### TASK OBJECTIVE
Lay out every line of the data below as a numbered list, skipping any blank lines.

>>

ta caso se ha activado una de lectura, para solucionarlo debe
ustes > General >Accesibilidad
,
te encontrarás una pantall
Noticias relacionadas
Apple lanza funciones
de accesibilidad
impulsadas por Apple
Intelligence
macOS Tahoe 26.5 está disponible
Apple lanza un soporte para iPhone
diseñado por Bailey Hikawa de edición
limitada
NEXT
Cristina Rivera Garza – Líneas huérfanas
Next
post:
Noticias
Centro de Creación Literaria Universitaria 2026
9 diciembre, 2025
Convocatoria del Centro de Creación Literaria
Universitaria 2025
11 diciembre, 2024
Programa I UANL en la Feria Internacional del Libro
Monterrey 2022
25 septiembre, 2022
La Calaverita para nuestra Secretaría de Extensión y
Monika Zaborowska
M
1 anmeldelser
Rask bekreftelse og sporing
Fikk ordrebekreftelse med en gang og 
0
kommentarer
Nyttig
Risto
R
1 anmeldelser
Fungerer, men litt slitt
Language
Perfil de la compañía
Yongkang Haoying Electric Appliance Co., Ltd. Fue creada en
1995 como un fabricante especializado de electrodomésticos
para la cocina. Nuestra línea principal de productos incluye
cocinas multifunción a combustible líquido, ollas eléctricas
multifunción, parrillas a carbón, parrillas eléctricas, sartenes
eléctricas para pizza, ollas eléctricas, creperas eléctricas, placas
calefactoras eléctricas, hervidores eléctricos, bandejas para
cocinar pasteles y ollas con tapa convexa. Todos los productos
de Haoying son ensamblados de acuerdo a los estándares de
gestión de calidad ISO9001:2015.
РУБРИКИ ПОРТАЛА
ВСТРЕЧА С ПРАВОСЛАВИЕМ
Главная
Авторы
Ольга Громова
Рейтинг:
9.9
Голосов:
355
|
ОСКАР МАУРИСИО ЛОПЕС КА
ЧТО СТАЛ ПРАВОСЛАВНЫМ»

<<

### ANSWER SPACE
1. ta caso se ha activado una de lectura, para solucionarlo debe
2. ustes > General >Accesibilidad
3. ,
4. te encontrarás una pantall
5. Noticias relacionadas
6. Apple lanza funciones
7. de accesibilidad
8. impulsadas por Apple
9. Intelligence
10. macOS Tahoe 26.5 está disponible
11. Apple lanza un soporte para iPhone
12. diseñado por Bailey Hikawa de edición
13. limitada
14. NEXT
15. Cristina Rivera Garza – Líneas huérfanas
16. Next
17. post:
18. Noticias
19. Centro de Creación Literaria Universitaria 2026
20. 9 diciembre, 2025
21. Convocatoria del Centro de Creación Literaria
22. Universitaria 2025
23. 11 diciembre, 2024
24. Programa I UANL en la Feria Internacional del Libro
25. Monterrey 2022
26. 25 septiembre, 2022
27. La Calaverita para nuestra Secretaría de Extensión y
28. Monika Zaborowska
29. M
30. 1 anmeldelser
31. Rask bekreftelse og sporing
32. Fikk ordrebekreftelse med en gang og 
33. 0
34. kommentarer
35. Nyttig
36. Risto
37. R
38. 1 anmeldelser
39. Fungerer, men litt slitt
40. Language
41. Perfil de la compañía
42. Yongkang Haoying Electric Appliance Co., Ltd. Fue creada en
43. 1995 como un fabricante especializado de electrodomésticos
44. para la cocina. Nuestra línea principal de productos incluye
45. cocinas multifunción a combustible líquido, ollas eléctricas
46. multifunción, parrillas a carbón, parrillas eléctricas, sartenes
47. eléctricas para pizza, ollas eléctricas, creperas eléctricas, placas
48. calefactoras eléctricas, hervidores eléctricos, bandejas para
49. cocinar pasteles y ollas con tapa convexa. Todos los productos
50. de Haoying son ensamblados de acuerdo a los estándares de
51. gestión de calidad ISO9001:2015.
52. РУБРИКИ ПОРТАЛА
53. ВСТРЕЧА С ПРАВОСЛАВИЕМ
54. Главная
55. Авторы
56. Ольга Громова
57. Рейтинг:
58. 9.9
59. Голосов:
60. 355
61. |
62. ОСКАР МАУРИСИО ЛОПЕС КА
63. ЧТО СТАЛ ПРАВОСЛАВНЫМ»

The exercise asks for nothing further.